On Thursday, Goya Foods CEO Robert Unanue praised president Donald Trump in a ceremony at The White House. Goya bills itself as America's largest Hispanic-owned food company.

"We're all truly blessed at the same time to have a leader like President Trump who is a builder, and that's what my grandfather did," said Unanue. "He came to this country to build, to grow, to prosper. And so we have an incredible builder, and we pray for our leadership, our president, and we pray for our country that we will continue to prosper and to grow."

That sparked an immediate reaction on Twitter, where hashtags like #BoycottGoya, #GoyaFoods and #Goyaway began trending. Hispanic leaders, including former Texas congressman and presidential hopeful Julián Castro, responded with anger, noting that the president has villainized and attacked Latinos "for political gain."

"Free speech works both ways. @Goyafoods CEO is free to support a bigoted president who said an American judge can't do his job because he's 'Mexican', who treats Puerto Rico like trash, and who tries to deport Dreamers," Castro tweeted on Friday. "We're free to leave his products on the shelves. #Goyaway."

The League of United Latin American Citizens, the nation's oldest and largest Latino civil rights organization, also defended the boycott.

"GOYA is turning its back on our community to appease a President who attacks and demonizes Latinos daily," said Domingo Garcia, National President of the League of United Latin American Citizens on a statement on Friday. "I will recommend adoption of a national boycott against GOYA Foods unless Mr. Unanue issues a public apology and formal retraction by 5PM EST Saturday."
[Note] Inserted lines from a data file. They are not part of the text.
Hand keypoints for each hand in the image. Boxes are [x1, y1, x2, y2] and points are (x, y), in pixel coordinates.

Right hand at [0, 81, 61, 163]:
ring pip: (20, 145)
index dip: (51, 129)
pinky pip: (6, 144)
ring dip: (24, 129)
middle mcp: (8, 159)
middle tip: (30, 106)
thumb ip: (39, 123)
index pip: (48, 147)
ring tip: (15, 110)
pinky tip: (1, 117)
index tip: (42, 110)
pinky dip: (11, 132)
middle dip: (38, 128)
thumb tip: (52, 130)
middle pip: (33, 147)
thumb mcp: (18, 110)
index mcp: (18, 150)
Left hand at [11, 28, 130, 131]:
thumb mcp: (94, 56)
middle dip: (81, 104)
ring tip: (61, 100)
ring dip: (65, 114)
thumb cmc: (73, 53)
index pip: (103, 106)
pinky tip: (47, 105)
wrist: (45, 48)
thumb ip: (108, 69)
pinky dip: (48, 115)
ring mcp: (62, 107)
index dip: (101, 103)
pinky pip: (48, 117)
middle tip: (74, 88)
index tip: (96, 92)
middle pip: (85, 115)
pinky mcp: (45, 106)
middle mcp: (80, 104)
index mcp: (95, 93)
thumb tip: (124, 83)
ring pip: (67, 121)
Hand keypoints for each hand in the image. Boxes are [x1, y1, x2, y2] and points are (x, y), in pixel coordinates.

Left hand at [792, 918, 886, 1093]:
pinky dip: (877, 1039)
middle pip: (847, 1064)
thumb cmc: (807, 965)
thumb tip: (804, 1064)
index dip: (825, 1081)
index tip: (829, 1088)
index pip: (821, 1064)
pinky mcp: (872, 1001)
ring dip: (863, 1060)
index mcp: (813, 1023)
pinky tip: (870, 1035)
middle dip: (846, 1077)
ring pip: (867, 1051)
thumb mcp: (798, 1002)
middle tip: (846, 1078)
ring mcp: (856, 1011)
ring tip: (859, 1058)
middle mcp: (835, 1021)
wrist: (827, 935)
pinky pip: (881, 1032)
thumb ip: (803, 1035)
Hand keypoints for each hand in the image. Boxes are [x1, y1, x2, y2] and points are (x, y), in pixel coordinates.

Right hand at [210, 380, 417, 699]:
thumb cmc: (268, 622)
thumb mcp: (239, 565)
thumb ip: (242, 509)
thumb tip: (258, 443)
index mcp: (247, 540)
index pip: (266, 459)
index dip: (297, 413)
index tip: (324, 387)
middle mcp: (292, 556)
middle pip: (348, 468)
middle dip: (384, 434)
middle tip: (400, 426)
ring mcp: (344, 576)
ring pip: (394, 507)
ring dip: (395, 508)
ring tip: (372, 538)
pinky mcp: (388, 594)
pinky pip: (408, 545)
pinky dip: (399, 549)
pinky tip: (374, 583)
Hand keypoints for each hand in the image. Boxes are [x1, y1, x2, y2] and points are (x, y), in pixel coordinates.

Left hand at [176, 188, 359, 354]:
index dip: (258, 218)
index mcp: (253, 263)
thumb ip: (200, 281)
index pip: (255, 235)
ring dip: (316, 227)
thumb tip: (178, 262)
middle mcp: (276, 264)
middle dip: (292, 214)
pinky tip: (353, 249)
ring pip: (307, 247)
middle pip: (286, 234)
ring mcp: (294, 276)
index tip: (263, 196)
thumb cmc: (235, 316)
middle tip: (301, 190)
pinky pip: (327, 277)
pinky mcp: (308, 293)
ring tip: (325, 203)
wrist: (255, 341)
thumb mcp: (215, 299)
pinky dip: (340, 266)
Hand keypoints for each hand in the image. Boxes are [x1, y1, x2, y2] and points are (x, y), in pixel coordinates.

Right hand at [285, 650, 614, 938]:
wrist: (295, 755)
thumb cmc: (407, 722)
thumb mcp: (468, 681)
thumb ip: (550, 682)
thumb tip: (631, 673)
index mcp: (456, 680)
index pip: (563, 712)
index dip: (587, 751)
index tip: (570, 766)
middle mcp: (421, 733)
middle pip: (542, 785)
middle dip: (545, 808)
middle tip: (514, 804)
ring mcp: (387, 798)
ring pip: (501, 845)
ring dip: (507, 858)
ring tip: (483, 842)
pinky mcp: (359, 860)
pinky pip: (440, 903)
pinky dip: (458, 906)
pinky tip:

But Cruz criticized the backlash.

"Goya is a staple of Cuban food. My grandparents ate Goya black beans twice a day for nearly 90 years. And now the Left is trying to cancel Hispanic culture and silence free speech," Cruz tweeted on Friday.

Yet Cruz last year said that he wouldn't buy any more Nike products, after the brand decided to pull the sneaker designed with the the 13-star Betsy Ross flag. This decision came after former NFL quarterback Colin Kaepernick "expressed the concern to the company that the Betsy Ross flag had been co-opted by groups espousing racist ideologies," according to The New York Times.

"I love America. I stand for the anthem, respect the flag & honor the men & women who fought to defend our Nation," Senator Cruz tweeted in July 2019. "I respect Free Speech & I'm exerting mine: until @Nike ends its contempt for those values, I WILL NO LONGER PURCHASE NIKE PRODUCTS. #WalkAwayFromNike RT if you agree."

Cruz's office did not respond to a request for comment late Friday.

In an interview with Fox News on Friday, Unanue said he visited The White House as part as the unveiling of president Trump's Hispanic Prosperity Initiative, a public-private initiative to promote education and entrepreneurship within the Hispanic community. He called the boycott a "suppression of speech."

Correction: A previous version of this story misstated Julián Castro's experience in public office. He is a former U.S. Secretary of Housing and Urban Development.


By Juan Pablo Garnham

Juan Pablo Garnham reports on urban affairs for The Texas Tribune, focusing on the main challenges of the state’s largest metro areas — Houston, Austin, San Antonio, El Paso and Dallas-Fort Worth, where he is based.